An Illinois man was found guilty on 16 September 2021 by a US federal court jury for running websites that allowed paying users to launch powerful distributed denial of service, or DDoS, attacks that flood targeted computers with information and prevent them from being able to access the Internet.
A 32 man from St. Charles, Illinois, was found guilty of three felonies: one count of conspiracy to commit unauthorized impairment of a protected computer, one count of conspiracy to commit wire fraud, and one count of unauthorized impairment of a protected computer.
According to evidence presented at his nine-day trial, he owned and operated two DDoS facilitation websites: DownThem.org and AmpNode.com. DownThem sold subscriptions allowing customers to launch DDoS attacks while AmpNode provided “bulletproof” server hosting to customers with an emphasis on “spoofing” servers that could be pre-configured with DDoS attack scripts and lists of vulnerable “attack amplifiers” used to launch simultaneous cyberattacks on victims.

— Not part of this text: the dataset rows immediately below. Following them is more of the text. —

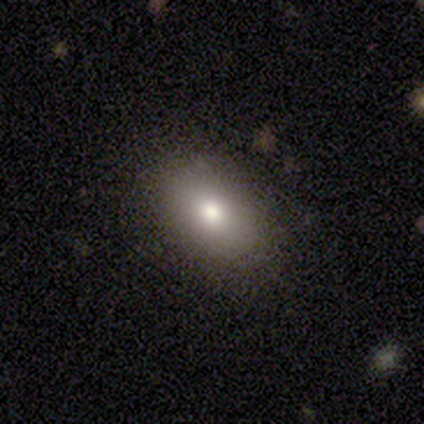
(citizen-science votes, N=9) Q: Smooth or featured?
A: smooth (67%); runner-up: featured or disk (22%)
Q: How rounded?
A: in between (83%); runner-up: round (17%)
Q: Merging?
A: none (100%)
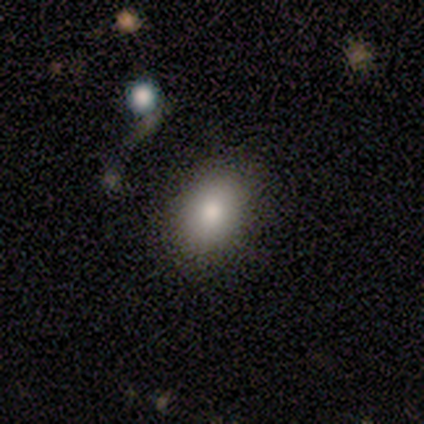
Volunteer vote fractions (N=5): Overall: smooth (80%). How rounded: in between (75%). Merging: none (80%).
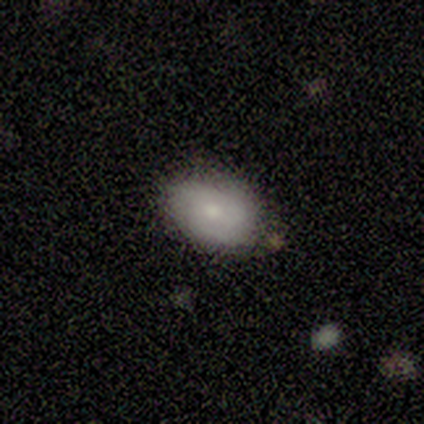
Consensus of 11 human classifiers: Morphology: type=smooth (45%); roundness=in between (100%); merging=none (78%).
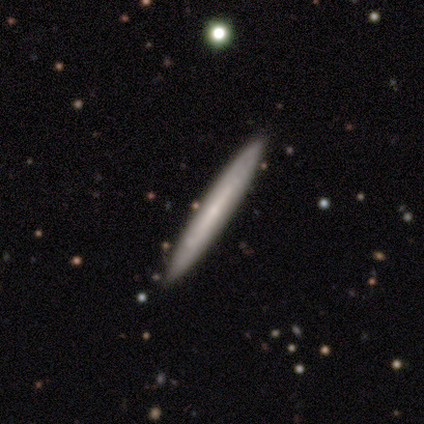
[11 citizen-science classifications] Morphology: type=featured or disk (64%); edge-on=yes (100%); edge-on bulge=rounded (57%); merging=none (100%).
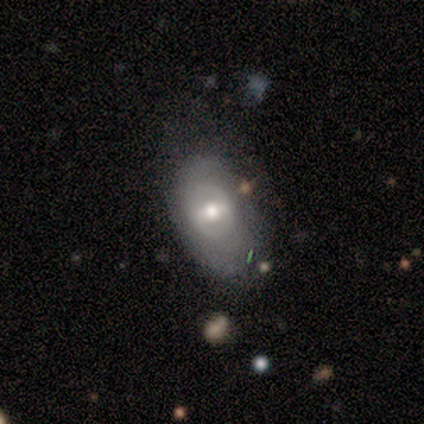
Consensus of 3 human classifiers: Smooth or featured? smooth (67%)
How rounded? in between (100%)
Merging? none (67%)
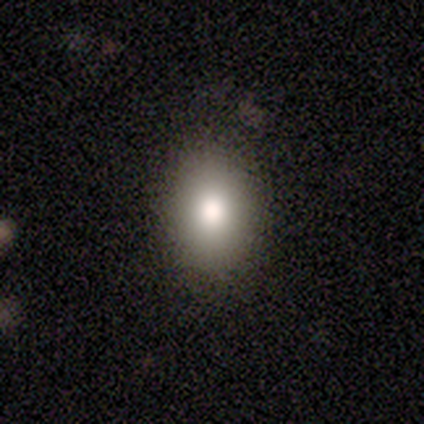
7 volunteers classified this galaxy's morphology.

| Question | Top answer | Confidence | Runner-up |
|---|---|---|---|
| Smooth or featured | smooth | 86% | featured or disk (14%) |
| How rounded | in between | 67% | round (33%) |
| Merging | none | 100% | — |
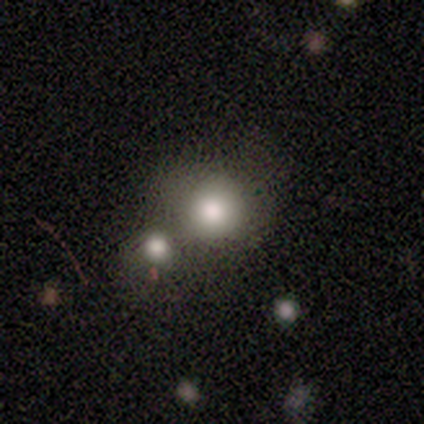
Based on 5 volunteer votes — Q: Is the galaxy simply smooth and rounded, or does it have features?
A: smooth — 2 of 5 (40%, tied with featured or disk).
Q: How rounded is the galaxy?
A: round — 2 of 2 (100%).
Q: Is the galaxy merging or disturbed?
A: merger — 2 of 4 (50%).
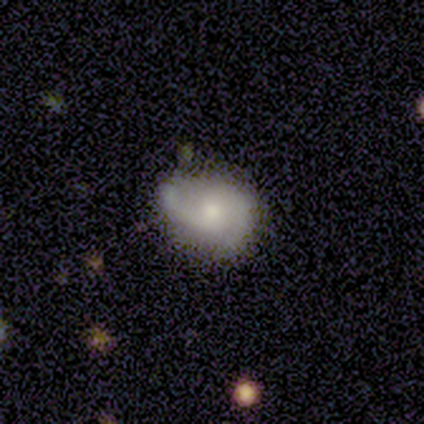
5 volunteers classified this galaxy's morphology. Smooth or featured: featured or disk — 60% (smooth — 20%)
Edge-on disk: no — 100%
Bar: no — 67% (weak — 33%)
Spiral arms: yes — 100%
Spiral winding: loose — 67% (tight — 33%)
Spiral arm count: 1 — 67% (2 — 33%)
Bulge size: large — 33% (tied with moderate — 33%; small — 33%)
Merging: none — 50% (minor disturbance — 25%)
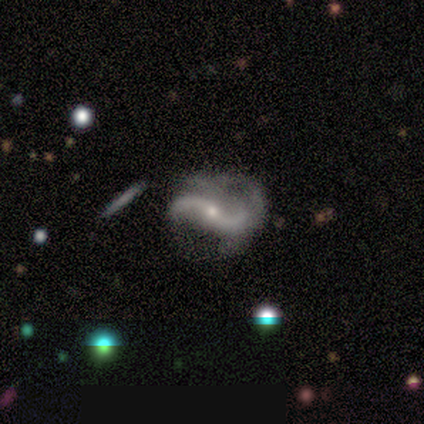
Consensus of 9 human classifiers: This is clearly a featured or disk galaxy (89%). It is clearly not viewed edge-on (100%). Bar: likely no (62%). Spiral arm pattern: clearly yes (100%). Spiral arm count: clearly 2 (88%). Spiral winding: clearly loose (88%). Central bulge: clearly small (88%). Merging: possibly none (50%).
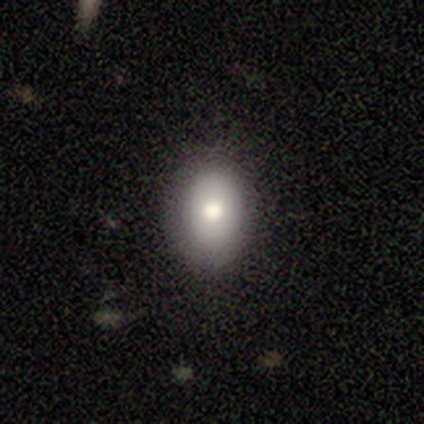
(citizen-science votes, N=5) Smooth or featured? smooth (100%)
How rounded? in between (60%)
Merging? none (100%)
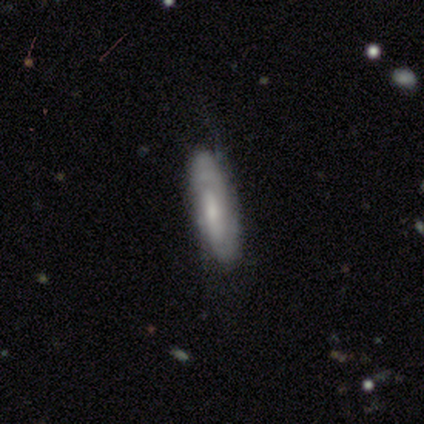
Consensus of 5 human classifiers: A featured or disk galaxy (60%) with no bar (67%), 2 (50%, tied with can't tell) tight (50%, tied with medium) spiral arms (67%) and a small central bulge (100%). Merging: minor disturbance (80%).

Records from the DownThem service revealed more than 2,000 registered users and more than 200,000 launched attacks, including attacks on homes, schools, universities, municipal and local government websites, and financial institutions worldwide. This is often called a “booting” service, DownThem itself relied upon powerful servers associated with his AmpNode bulletproof hosting service. Many AmpNode customers were themselves operating for-profit DDoS services.
The hacker offered expert advice to customers of both services, providing guidance on the best attack methods to “down” different types of computers, specific hosting providers, or to bypass DDoS protection services. He himself often used the DownThem service to demonstrate to prospective customers the power and effectiveness of products, by attacking the customers intended victim and providing proof, via screenshot, that he had severed the victim’s internet connection.[1]

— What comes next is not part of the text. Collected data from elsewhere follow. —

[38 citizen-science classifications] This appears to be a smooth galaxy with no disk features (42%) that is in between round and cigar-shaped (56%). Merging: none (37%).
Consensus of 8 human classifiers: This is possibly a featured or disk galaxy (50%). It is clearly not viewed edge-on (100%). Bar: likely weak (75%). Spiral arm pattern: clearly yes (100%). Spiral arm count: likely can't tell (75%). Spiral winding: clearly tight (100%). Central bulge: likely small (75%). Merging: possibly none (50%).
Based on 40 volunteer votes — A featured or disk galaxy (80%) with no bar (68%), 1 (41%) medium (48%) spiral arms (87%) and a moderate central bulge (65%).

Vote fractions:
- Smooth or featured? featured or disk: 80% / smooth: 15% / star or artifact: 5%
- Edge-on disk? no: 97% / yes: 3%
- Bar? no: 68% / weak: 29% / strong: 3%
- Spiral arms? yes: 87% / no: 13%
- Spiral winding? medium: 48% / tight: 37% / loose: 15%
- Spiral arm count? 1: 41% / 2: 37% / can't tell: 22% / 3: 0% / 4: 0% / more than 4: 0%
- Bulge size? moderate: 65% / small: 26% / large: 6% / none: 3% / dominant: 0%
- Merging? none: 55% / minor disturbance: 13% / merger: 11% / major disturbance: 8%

The DownThem customers could select from a variety of different paid “subscription plans.” The subscription plans varied in cost and offered escalating attack capability, allowing customers to select different attack durations and relative attack power, as well as the ability to launch several simultaneous, or “concurrent” attacks. Once a customer entered the information necessary to launch an attack on their victim, his system was set up to use one or more of his own dedicated AmpNode attack servers to unlawfully appropriate the resources of hundreds or thousands of other servers connected to the internet in what are called “reflected amplification attacks.”
Sentencing is set for 27 January of next year, 2022. He faces face a statutory maximum sentence of 35 years in federal prison.
A co-defendant from Pasadena, IL pleaded guilty on 26 August on one count of unauthorized impairment of a protected computer. He was originally a customer, then a co-administrator of the site in 2018. This person will face a statutory maximum sentence of 10 years in federal prison at his sentencing hearing, which is scheduled for 2 December 2021.
Some say that crime pays. In this case, crime resulted in 10-30 years in US federal prison.